Segment Start: RECORDS PROVIDED

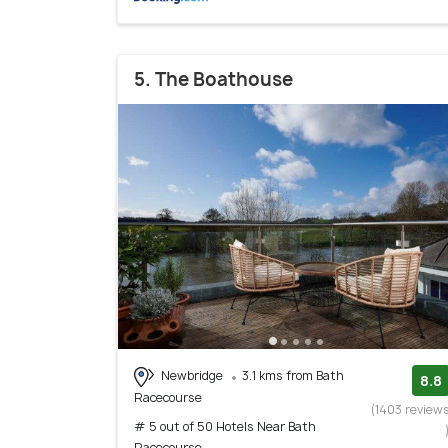
5. The Boathouse
Newbridge
3.1 kms from Bath
8.8
Racecourse
(1403 review
# 5 out of 50 Hotels Near Bath
Racecourse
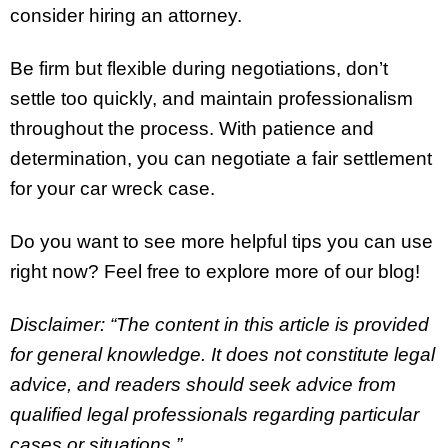
consider hiring an attorney.
Be firm but flexible during negotiations, don’t
settle too quickly, and maintain professionalism
throughout the process. With patience and
determination, you can negotiate a fair settlement
for your car wreck case.
Do you want to see more helpful tips you can use
right now? Feel free to explore more of our blog!
Disclaimer: “The content in this article is provided
for general knowledge. It does not constitute legal
advice, and readers should seek advice from
qualified legal professionals regarding particular
cases or situations.”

Segment End: RECORDS PROVIDED

List every line of the data above that contains the string "more", copying each line in full. Case counts.

Do you want to see more helpful tips you can use
right now? Feel free to explore more of our blog!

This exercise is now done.